Saturday afternoon, five people on mountain bikes were on a trail northeast of Fall City. They encountered two cougars. One of them, a 75-pound young male, considered a “kitten” in cougar terms, attacked.  A second cougar ran off.

KIRO 7 talked to a man who owns a cabin a couple of miles from where the attack happened.

“This is their area,” said Paul Ofsthun, who owns a cabin nearby. “This is where they live. It’s their wilderness. And unfortunately, we keep treading on their area.”

Ofsthun said the cyclists were in a very wild area.

“They were 20 miles from here,” Ofsthun said. “You got to be prepared for the wilderness. You don’t go camping and don’t take a tent.”

Anderson said he is more careful now, too. He thinks the cougar who disappeared was likely the young male’s mother.
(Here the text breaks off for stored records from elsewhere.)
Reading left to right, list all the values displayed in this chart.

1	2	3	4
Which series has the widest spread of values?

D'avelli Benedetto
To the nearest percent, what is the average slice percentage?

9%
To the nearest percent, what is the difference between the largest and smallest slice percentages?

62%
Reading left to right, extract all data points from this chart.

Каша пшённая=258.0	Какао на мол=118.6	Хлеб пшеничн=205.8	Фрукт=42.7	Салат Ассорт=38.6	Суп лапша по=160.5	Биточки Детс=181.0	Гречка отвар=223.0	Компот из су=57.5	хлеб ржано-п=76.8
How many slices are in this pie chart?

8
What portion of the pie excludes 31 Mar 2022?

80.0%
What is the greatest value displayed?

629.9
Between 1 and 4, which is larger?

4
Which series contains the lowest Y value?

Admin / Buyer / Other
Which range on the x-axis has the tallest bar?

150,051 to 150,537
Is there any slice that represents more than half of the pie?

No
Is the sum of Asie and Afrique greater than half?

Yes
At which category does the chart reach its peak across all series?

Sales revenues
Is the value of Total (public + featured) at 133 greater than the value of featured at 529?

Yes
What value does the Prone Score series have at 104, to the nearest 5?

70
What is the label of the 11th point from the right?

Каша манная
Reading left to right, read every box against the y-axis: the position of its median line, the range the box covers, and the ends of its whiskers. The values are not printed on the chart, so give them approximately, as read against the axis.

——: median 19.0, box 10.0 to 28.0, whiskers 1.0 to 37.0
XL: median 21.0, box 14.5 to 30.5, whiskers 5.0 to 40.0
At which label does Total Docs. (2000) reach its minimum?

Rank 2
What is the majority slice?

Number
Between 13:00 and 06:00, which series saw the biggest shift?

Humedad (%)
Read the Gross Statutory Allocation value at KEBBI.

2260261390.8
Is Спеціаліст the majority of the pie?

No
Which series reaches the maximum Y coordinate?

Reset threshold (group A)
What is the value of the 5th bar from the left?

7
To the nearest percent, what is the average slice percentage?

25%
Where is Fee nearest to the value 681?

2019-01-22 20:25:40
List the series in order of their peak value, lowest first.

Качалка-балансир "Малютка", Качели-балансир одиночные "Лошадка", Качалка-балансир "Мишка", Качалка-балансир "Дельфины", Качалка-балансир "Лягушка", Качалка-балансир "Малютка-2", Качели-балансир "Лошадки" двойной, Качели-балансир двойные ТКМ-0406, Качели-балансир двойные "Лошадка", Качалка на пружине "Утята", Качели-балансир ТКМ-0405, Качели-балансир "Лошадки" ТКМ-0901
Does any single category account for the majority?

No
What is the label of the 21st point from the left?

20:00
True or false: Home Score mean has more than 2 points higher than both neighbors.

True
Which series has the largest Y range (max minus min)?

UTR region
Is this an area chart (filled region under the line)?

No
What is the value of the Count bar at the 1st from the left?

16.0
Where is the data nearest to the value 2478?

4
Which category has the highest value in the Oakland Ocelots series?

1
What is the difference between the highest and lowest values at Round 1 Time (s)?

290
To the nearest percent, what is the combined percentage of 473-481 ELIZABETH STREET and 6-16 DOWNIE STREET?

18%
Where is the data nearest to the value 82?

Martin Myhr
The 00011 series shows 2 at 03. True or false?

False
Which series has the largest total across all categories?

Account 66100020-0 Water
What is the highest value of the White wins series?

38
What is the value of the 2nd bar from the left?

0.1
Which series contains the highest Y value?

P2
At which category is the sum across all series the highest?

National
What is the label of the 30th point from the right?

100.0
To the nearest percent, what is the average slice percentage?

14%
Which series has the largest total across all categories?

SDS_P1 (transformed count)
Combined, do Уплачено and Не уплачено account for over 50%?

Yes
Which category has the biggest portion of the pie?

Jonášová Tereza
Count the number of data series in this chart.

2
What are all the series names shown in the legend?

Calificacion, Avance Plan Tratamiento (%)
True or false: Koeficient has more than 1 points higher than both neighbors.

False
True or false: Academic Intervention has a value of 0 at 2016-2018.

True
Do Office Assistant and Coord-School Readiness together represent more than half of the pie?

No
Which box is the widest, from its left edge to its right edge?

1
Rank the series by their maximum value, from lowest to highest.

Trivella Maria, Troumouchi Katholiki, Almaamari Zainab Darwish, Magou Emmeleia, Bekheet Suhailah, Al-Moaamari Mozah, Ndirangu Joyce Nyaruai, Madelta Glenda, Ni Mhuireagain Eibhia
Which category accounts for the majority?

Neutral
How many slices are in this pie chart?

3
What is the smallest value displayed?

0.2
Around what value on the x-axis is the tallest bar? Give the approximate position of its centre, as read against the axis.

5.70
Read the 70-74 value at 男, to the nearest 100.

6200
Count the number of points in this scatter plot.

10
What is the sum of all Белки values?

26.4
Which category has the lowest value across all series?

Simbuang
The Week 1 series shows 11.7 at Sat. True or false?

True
We asked if he thinks the cougar will be found.

“I don’t think so,” Anderson said. “I mean, just cougars. If she’s mature, you know, seasoned, she’s going to disappear.”

Indeed, the Department of Fish and Wildlife said it searched Saturday afternoon with hounds and could not find the second cougar.

Now as for the young male, he was euthanized. His remains are being sent to the Washington State University lab for a necropsy.

They want to find out its age and whether it had any diseases.